Pet tiger faces eviction from Highlands, B.C., property
Last Updated: Thursday, May 28, 2009 5:41 PM PT
A man in a rural community northwest of Victoria has received an eviction notice for what he calls a member of his family — a 180-kilogram pet tiger adopted into the household last summer.
David Bennett has until June 15 to find Suzie a new home because of a District of Highlands municipal bylaw banning exotic and wild animals in a home.
Bennett adopted Suzie last August and moved her to a special enclosure on his property a month later.

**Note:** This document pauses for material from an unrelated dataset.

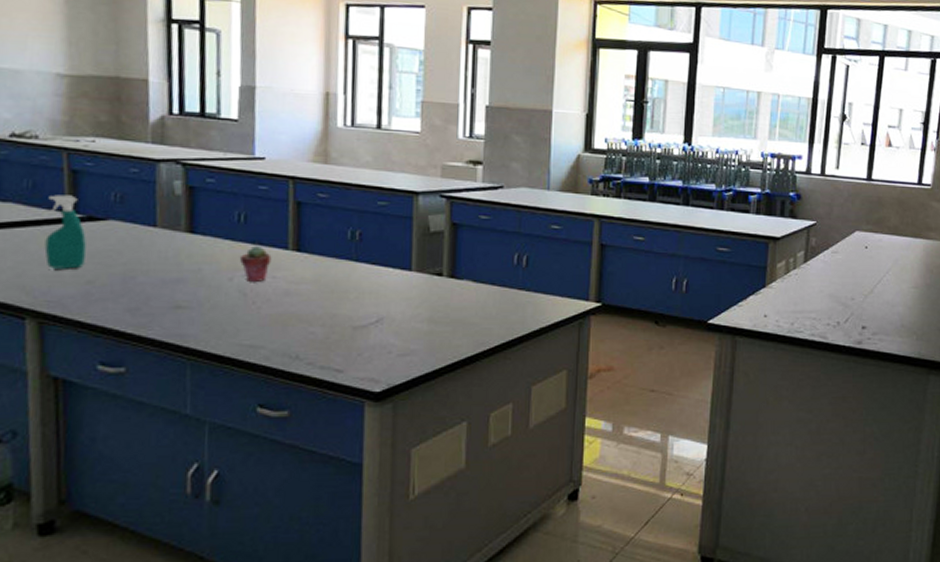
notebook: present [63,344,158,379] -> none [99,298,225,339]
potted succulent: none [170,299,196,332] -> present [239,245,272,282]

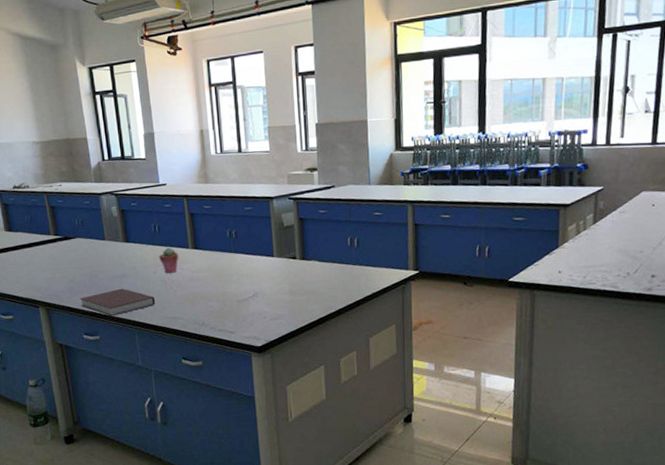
spray bottle: present [44,195,86,269] -> none [40,223,67,274]
notebook: none [99,298,225,339] -> present [79,288,155,317]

Before the move, the city passed the bylaw as a result of a dozen complaints from people who had concerns the tiger could pose a threat to public safety. Highlands has about 2,000 residents.

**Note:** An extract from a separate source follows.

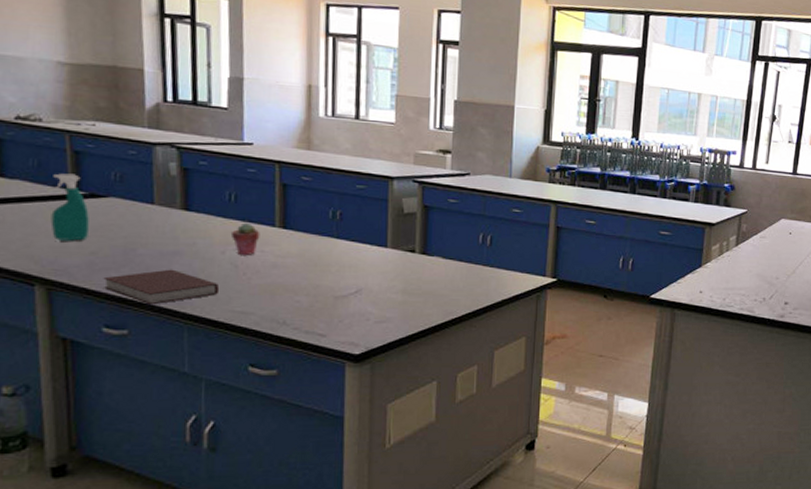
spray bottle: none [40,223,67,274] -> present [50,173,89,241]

“She wants you to scratch her belly, she wants you to scratch her head. You can see the affection she shows. There’s no aggression from her,” Bennett said Thursday of his three-year-old pet.
Suzie’s original owner obtained her as a cub and raised her until she could be sent to a zoo. But efforts to find her a new home were unsuccessful because she’s a Siberian-Bengal cross and doesn’t qualify for most zoo programs. She was then put in a wild-animal sanctuary in Lake Cowichan, on Vancouver Island, but the sanctuary closed down last summer.
Bennett said he volunteered to adopt the tiger because the other potential adopter wanted to kill Suzie and sell her skin and body parts.
“This is the only tiger this island will ever see. Your kids, grandkids, this is it,” Bennett said Thursday.
“If you ship her away and you’ve just got rid of an icon, there won’t be another one. She’s a treasure. She likes people; people like her.”
Bennett has received some community support to keep Suzie in his home. One of the supporters is Louise Blair, who drove from Saanich to Highlands on Thursday to see the animal and offer her voice.
“He’s done a beautiful job out here, you know, for securing the tiger,” Blair said of Bennett’s efforts.
“And it seems very safe. It can be more dangerous with dogs sometimes running around.”
Bennett is asking the hundreds of people who come to his enclosure weekly to visit Suzie to write to the mayor and council to stop the eviction.
So far, only one place, in Colorado, is willing to take Suzie, but it would put her in an isolated, cramped pen, Bennett said.